CANNES -- Six years after country school portrait "Etre et Avoir" wowed Cannes audiences, veteran agency photographer and documentarian Raymond Depardon is bringing another slice of French rural life to the Croisette.

Un Certain Regard entry "La Vie Moderne" (Modern Life) is the last part in a tryptch of films on peasant life that Depardon has shot over the past decade. The subject sees Depardon, co-counder of the Gamma agency, go back to the roots he walked away from when he left home to find fame as a photographer.

"I was born on a farm," Depardon recounts. "My parents were peasants. I left and traveled all around the world. Then one day I did some photos and showed them to some major American newspapers and I was very touched by their reaction. They said, 'This is your story, it's fantastic, it's quintessentially French.' "

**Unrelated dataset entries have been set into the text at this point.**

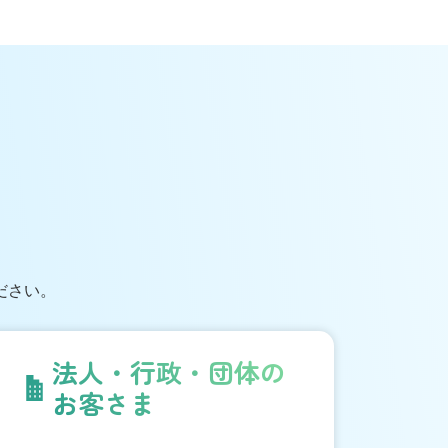
ださい。
法人・行政・団体の
お客さま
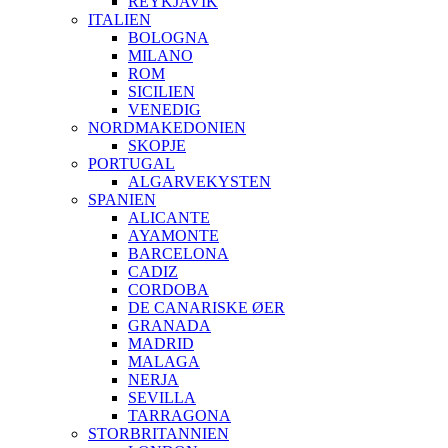
REYKJAVIK
ITALIEN
BOLOGNA
MILANO
ROM
SICILIEN
VENEDIG
NORDMAKEDONIEN
SKOPJE
PORTUGAL
ALGARVEKYSTEN
SPANIEN
ALICANTE
AYAMONTE
BARCELONA
CADIZ
CORDOBA
DE CANARISKE ØER
GRANADA
MADRID
MALAGA
NERJA
SEVILLA
TARRAGONA
STORBRITANNIEN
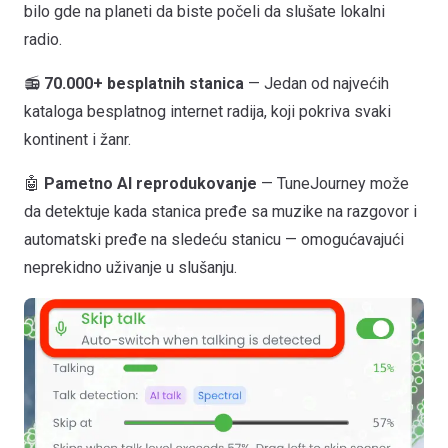
bilo gde na planeti da biste počeli da slušate lokalni
radio.
📻
70.000+ besplatnih stanica
— Jedan od najvećih
kataloga besplatnog internet radija, koji pokriva svaki
kontinent i žanr.
🤖
Pametno AI reprodukovanje
— TuneJourney može
da detektuje kada stanica pređe sa muzike na razgovor i
automatski pređe na sledeću stanicu — omogućavajući
neprekidno uživanje u slušanju.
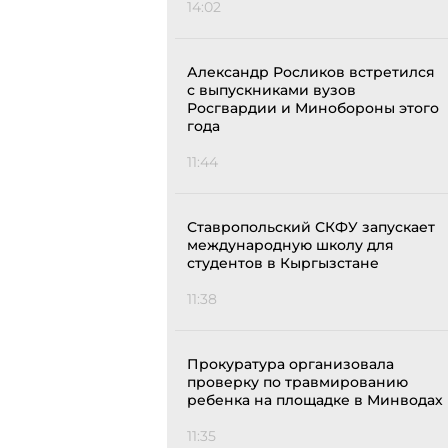
14:02
Александр Росликов встретился
с выпускниками вузов
Росгвардии и Минобороны этого
года
11:44
Ставропольский СКФУ запускает
международную школу для
студентов в Кыргызстане
11:38
Прокуратура организовала
проверку по травмированию
ребенка на площадке в Минводах
11:35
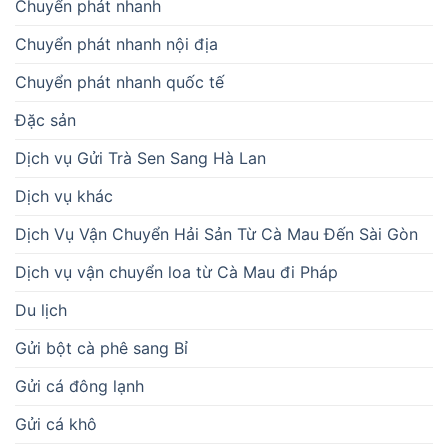
Chuyển phát nhanh
Chuyển phát nhanh nội địa
Chuyển phát nhanh quốc tế
Đặc sản
Dịch vụ Gửi Trà Sen Sang Hà Lan
Dịch vụ khác
Dịch Vụ Vận Chuyển Hải Sản Từ Cà Mau Đến Sài Gòn
Dịch vụ vận chuyển loa từ Cà Mau đi Pháp
Du lịch
Gửi bột cà phê sang Bỉ
Gửi cá đông lạnh
Gửi cá khô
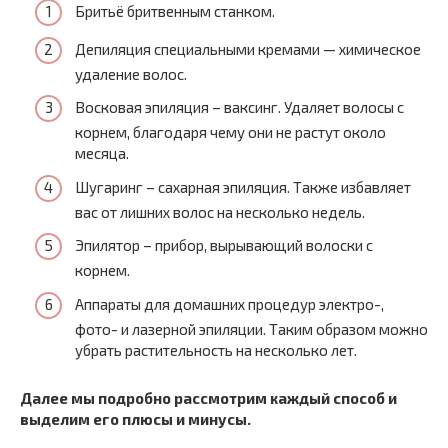
Бритьё бритвенным станком.
Депиляция специальными кремами — химическое
удаление волос.
Восковая эпиляция – ваксинг. Удаляет волосы с
корнем, благодаря чему они не растут около
месяца.
Шугаринг – сахарная эпиляция. Также избавляет
вас от лишних волос на несколько недель.
Эпилятор – прибор, вырывающий волоски с
корнем.
Аппараты для домашних процедур электро-,
фото- и лазерной эпиляции. Таким образом можно
убрать растительность на несколько лет.
Далее мы подробно рассмотрим каждый способ и
выделим его плюсы и минусы.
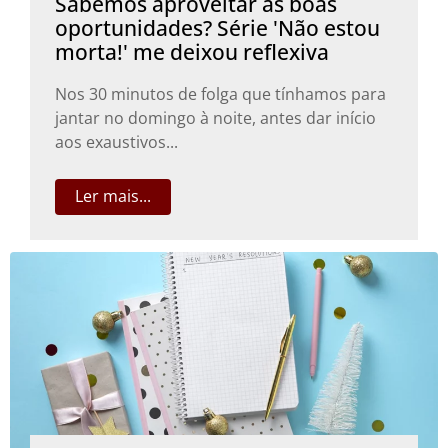
Sabemos aproveitar as boas
oportunidades? Série 'Não estou
morta!' me deixou reflexiva
Nos 30 minutos de folga que tínhamos para
jantar no domingo à noite, antes dar início
aos exaustivos...
Ler mais...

Depardon shot in several low mountainous regions of central and eastern France -- all isolated, wild areas. Instead of setting out to capture a dying way of life, Depardon sought to portray people who are resiliently holding out despite their tough existince.

"I said to myself, 'How can one photograph the peasants of today in a modern way without transforming them into nostalgics and things of the past?' " the helmer said. The key to this was taking the time to interact. "Above all, don't show up with a Leica and snap away," he said. "They're convinced you'll sell the shots as postcards. It was in some ways easier as a filmmaker than as a photographer. At one point, I realized that I could talk to them; that I didn't have to stay behind the viewfinder; that I had to remain an individual and never become a machine."

The other rule Depardon learned was not to film these farmers while they were working. "It was better to film them while they're talking," he said. "They're very chatty. It's almost closer to theater, with a whole mise-en-scene. In winter, they spend a lot of time in the kitchen, discussing, listening, observing. Of course, you hear the accents and it can be a bit pittoresque, but nonetheless they always seek le mot juste. There's something deeply French about these peasants, their way of grumbling, always being a bit pessimistic, being wary of showing happiness."

For the third film in his trilogy, pubcaster France Television came on board as a partner, giving the director a more comfortable budget of 1.2 million euros ($1.8 million). "For the first one, people thought I was mad, and now people are interested, so you can see there's been a change in attitude," Depardon said. International sales are handled by Films Distribution.

So does "Modern Life" have the potential to match "Etre et Avoir's" runaway success both on French turf and overseas? "It'd be great to reach such a wide public," Depardon said. "There's a tenderness in the film. You have the true French -- a bit caricatural maybe, but with lots of generosity."